Intelligent DNS traffic steering, allows real-time monitoring of servers/network performance metrics and automatically applies those metrics for routing decisions. In other words, when an end-user makes a query for a particular website, intelligent DNS traffic steering will dynamically update the DNS route based on the best real-time performance data. Not only that this saves businesses time, but more importantly, it will be able to offer the most optimum DNS route automatically at any point in time, hence improving user experience.

Data Monitoring 

A very important component of intelligent DNS traffic steering is real-time data monitoring. There are two commonly used tools for real-time data monitoring: Synthetic user monitoring (SUM); and Real user monitoring (RUM).

Synthetic user monitoring, or SUM is an active real-time monitoring technique that is done by using scripts that are created to simulate an action, or a path – for the case of DNS traffic. Those paths are then continuously monitored at specified intervals for performance. Because SUM is a simulation, it is often best used to monitor commonly trafficked paths.

Real user monitoring, or RUM is a passive real-time monitoring technique that monitors DNS traffic generated by real users. RUM uses a script called a beacon code, usually inserted in the web application and will be activated to collect performance data every time a real user visits the website. Since RUM is initiated by a real user, it will be able to monitor the traffic path starting from the end-user’s location until its destination.
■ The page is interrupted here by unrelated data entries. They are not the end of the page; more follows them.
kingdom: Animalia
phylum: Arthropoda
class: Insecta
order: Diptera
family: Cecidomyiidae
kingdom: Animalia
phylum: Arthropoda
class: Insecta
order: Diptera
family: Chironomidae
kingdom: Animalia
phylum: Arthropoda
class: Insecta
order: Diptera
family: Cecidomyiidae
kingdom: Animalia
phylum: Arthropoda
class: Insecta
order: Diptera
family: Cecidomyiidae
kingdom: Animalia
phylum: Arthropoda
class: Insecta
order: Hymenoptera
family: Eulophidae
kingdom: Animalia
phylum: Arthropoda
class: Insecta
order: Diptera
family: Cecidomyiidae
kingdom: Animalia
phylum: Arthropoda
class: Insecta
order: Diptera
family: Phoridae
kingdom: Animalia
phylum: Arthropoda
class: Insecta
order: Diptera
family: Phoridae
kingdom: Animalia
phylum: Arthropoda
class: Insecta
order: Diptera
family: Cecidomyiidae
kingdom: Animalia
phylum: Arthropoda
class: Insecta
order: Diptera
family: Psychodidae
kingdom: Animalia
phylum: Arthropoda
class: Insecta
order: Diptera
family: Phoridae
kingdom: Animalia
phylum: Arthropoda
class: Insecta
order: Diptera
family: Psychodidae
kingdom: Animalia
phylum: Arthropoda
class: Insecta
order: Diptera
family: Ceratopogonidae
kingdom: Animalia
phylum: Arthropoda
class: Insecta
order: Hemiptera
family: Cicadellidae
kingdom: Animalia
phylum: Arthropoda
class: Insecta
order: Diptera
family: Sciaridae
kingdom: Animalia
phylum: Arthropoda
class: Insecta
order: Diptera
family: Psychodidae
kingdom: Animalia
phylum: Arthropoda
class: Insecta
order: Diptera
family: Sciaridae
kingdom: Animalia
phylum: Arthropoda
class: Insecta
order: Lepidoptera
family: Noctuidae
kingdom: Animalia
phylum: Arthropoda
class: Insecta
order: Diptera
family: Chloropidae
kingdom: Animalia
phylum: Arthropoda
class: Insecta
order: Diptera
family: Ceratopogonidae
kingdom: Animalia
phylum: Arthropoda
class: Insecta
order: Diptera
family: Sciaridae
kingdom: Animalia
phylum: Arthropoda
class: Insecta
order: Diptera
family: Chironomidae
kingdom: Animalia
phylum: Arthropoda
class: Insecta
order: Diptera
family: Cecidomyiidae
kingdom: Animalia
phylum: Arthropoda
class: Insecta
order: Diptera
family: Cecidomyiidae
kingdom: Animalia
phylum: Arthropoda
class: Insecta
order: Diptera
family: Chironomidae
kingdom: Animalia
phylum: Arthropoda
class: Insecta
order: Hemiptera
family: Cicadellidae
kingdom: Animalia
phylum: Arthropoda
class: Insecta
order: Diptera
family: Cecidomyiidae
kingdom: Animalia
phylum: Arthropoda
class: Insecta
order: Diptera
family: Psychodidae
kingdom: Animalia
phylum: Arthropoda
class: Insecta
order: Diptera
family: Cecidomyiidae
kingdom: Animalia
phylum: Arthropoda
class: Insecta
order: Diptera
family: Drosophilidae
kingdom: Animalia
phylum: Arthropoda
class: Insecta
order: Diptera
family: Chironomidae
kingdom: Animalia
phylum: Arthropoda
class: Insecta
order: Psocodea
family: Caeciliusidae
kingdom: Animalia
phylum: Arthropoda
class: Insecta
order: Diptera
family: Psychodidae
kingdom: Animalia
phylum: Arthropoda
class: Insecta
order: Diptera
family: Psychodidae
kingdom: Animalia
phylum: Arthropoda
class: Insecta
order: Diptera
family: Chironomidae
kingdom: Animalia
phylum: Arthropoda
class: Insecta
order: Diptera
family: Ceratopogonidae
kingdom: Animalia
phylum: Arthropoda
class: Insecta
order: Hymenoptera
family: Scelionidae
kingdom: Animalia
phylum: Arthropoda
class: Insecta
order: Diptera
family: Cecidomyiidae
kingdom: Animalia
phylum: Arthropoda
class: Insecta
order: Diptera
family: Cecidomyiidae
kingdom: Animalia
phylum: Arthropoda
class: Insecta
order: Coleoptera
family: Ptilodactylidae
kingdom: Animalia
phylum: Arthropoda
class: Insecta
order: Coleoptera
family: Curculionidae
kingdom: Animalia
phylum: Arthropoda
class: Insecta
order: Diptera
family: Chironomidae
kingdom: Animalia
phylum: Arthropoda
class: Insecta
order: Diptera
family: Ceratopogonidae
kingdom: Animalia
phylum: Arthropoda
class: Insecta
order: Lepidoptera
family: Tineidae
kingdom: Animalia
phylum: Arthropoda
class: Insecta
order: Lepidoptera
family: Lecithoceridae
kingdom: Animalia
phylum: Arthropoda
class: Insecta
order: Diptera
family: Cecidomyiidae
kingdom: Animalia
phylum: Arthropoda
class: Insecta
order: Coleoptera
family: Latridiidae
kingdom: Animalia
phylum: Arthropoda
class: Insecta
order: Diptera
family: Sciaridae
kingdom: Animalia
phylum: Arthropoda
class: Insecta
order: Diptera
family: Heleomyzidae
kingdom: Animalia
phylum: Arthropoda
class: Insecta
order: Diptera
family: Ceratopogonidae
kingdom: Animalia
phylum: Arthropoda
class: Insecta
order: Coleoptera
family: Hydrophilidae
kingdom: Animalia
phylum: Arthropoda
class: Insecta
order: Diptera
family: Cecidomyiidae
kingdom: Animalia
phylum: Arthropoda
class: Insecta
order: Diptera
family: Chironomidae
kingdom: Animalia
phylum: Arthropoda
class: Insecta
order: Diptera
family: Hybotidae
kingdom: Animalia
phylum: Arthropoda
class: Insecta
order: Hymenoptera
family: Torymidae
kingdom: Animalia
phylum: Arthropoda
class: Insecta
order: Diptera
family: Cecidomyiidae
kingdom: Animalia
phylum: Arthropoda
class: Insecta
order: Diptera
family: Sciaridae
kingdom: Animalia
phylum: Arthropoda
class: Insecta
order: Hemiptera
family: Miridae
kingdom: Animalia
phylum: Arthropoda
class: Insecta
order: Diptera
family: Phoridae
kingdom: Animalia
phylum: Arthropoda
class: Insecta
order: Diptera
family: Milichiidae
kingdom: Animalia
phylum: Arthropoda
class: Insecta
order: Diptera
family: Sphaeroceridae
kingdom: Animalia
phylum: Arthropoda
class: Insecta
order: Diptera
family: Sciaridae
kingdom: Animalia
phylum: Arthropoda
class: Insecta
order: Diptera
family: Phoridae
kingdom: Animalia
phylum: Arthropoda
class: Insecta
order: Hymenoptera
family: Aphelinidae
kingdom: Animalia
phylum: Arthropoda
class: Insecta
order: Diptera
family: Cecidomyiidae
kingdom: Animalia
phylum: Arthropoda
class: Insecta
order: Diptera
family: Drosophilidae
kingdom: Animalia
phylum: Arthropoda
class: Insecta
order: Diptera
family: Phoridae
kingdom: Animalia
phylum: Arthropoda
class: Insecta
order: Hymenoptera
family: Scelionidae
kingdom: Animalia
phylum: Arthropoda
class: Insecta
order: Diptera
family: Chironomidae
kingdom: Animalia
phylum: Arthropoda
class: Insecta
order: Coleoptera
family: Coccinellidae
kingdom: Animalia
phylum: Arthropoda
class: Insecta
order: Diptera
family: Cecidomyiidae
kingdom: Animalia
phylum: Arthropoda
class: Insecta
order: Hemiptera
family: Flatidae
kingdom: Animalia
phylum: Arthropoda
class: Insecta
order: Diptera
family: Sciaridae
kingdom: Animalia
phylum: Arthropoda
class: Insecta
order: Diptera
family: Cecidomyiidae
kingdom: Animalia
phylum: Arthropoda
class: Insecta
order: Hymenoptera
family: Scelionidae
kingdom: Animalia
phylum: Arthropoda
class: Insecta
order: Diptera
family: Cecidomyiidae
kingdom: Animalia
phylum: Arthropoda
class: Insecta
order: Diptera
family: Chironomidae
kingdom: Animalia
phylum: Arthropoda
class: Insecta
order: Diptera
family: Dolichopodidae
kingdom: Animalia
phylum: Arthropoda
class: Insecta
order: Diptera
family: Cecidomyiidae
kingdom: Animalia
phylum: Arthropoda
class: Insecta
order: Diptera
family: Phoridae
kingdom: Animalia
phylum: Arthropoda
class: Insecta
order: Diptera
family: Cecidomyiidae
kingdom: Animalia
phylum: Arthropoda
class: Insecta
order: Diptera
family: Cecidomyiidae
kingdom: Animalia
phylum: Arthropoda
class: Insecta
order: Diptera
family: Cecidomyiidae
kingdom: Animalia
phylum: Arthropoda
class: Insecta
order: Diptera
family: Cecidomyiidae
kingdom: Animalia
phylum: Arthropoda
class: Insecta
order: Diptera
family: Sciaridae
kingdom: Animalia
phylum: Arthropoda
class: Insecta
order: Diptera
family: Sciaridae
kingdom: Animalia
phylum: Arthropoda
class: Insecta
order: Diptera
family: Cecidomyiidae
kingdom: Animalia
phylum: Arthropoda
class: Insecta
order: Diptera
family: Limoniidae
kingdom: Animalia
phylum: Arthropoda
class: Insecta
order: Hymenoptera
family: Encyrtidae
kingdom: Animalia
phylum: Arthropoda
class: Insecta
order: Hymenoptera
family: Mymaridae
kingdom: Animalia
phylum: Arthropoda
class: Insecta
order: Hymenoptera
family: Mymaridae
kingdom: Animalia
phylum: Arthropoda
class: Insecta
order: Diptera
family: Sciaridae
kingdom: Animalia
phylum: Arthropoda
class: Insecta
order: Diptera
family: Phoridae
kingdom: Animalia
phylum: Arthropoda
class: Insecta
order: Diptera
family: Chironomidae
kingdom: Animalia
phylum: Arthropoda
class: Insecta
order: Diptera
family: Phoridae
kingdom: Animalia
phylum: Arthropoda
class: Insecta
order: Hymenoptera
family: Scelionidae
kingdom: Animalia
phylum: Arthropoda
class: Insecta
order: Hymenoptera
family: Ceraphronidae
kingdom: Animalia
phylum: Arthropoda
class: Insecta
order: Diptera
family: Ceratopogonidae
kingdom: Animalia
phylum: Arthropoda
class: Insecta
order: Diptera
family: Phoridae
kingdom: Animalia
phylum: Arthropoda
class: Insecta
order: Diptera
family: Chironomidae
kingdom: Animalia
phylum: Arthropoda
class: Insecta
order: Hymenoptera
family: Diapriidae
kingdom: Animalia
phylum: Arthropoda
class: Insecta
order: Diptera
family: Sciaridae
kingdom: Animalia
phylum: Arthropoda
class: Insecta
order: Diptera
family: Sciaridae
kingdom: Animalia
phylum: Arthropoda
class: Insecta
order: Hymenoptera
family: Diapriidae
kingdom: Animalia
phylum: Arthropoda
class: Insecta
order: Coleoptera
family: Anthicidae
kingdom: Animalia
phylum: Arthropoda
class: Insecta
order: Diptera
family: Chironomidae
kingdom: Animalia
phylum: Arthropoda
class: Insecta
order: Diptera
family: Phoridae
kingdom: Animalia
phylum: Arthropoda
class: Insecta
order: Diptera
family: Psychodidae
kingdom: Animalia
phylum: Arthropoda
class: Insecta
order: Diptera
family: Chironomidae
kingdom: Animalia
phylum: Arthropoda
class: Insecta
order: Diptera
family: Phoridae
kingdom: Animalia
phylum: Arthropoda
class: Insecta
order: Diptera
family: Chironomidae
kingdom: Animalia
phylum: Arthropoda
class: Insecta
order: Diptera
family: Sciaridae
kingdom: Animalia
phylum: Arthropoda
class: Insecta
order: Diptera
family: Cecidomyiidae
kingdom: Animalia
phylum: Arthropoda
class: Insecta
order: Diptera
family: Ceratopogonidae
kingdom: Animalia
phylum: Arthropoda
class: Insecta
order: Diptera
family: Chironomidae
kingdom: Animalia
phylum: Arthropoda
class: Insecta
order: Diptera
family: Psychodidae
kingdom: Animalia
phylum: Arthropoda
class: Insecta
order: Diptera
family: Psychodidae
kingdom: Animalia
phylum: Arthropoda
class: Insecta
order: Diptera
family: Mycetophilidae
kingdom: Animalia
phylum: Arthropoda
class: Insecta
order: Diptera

Both SUM and RUM give you different views on performance, and are useful for a variety of things. SUM allows us to create a consistent testing environment by eliminating user-related variables. While, RUM captures the performance from the diversity of end-users who actually visit a page and use the network. Both RUM and SUM provide feedback about DNS traffic performance, but they vary between the size of traffic they generate. SUM helps diagnose and solve shorter-term performance problems, while RUM helps with understanding long-term trends. Each method has its respective benefits and drawbacks, however, using the data from both will allow you to have better visibility, and also allow you to look into specific types of problems and how to resolve them.